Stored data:
— Start —

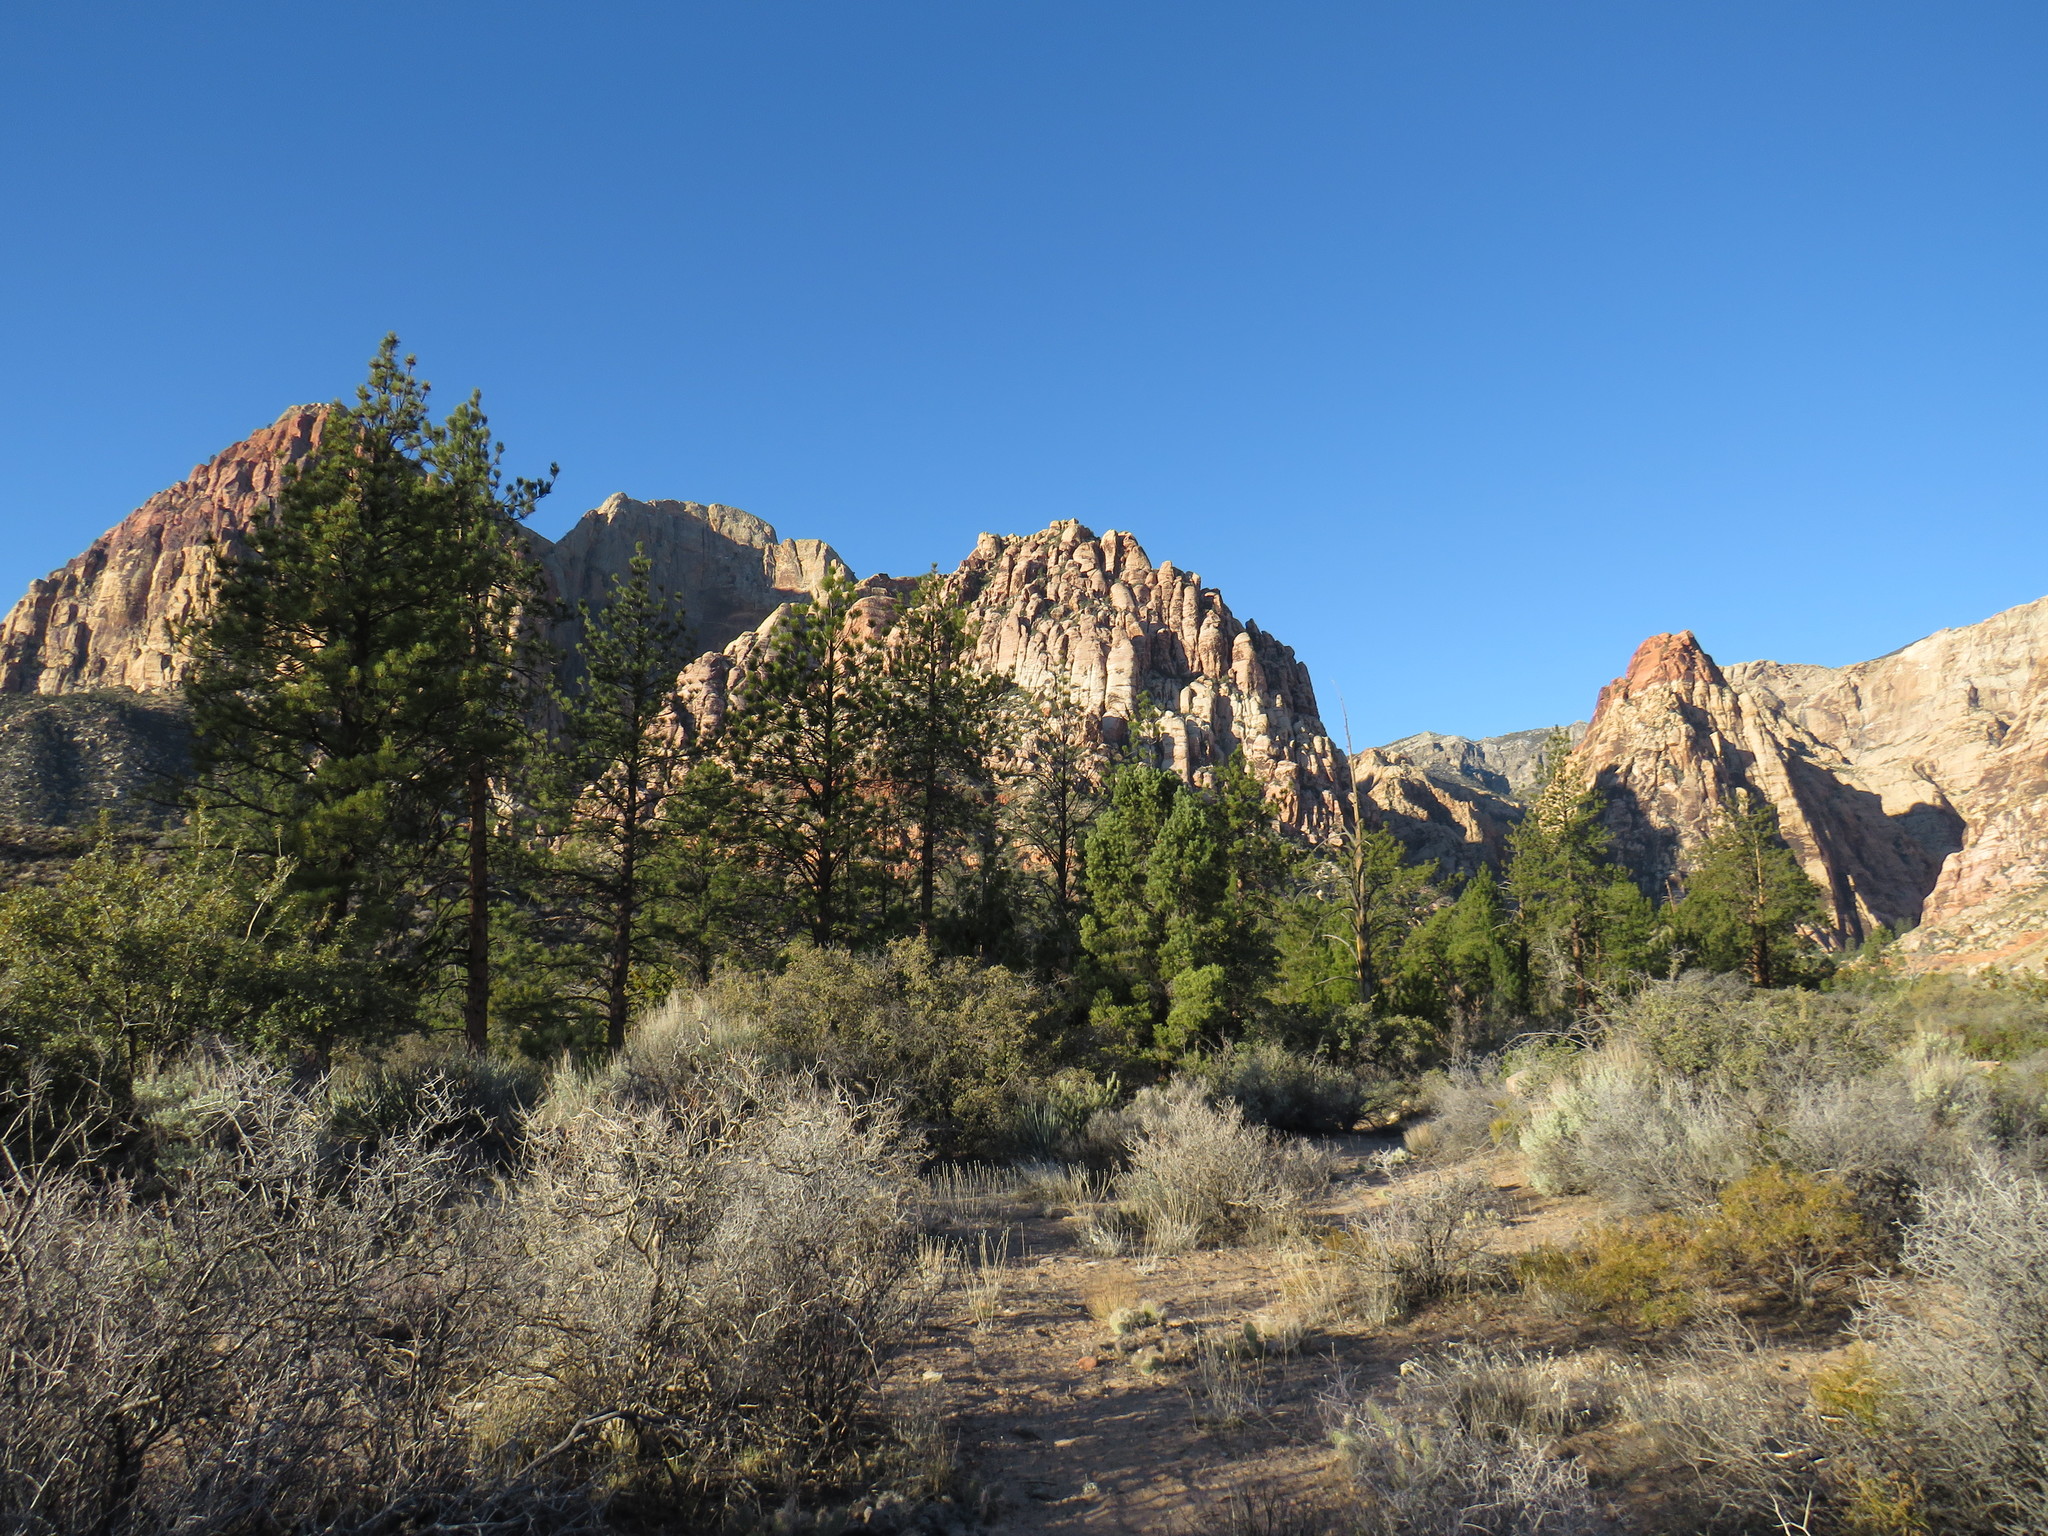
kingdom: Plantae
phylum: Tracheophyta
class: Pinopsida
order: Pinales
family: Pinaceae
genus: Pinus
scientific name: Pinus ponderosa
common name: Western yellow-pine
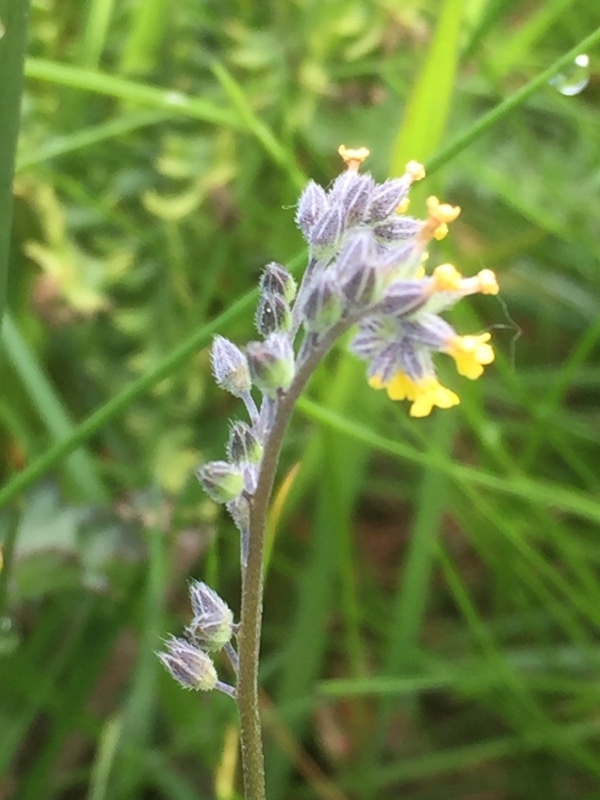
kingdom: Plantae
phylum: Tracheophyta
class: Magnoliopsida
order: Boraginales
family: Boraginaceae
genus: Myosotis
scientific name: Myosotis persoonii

— End —

Lay out every line of the entries above as a Markdown table with the columns Row and Line. Number each row, skip blank lines, and leave the pictures out.

--- Solution ---
| Row | Line |
|---|---|
| 1 | kingdom: Plantae |
| 2 | phylum: Tracheophyta |
| 3 | class: Pinopsida |
| 4 | order: Pinales |
| 5 | family: Pinaceae |
| 6 | genus: Pinus |
| 7 | scientific name: Pinus ponderosa |
| 8 | common name: Western yellow-pine |
| 9 | kingdom: Plantae |
| 10 | phylum: Tracheophyta |
| 11 | class: Magnoliopsida |
| 12 | order: Boraginales |
| 13 | family: Boraginaceae |
| 14 | genus: Myosotis |
| 15 | scientific name: Myosotis persoonii |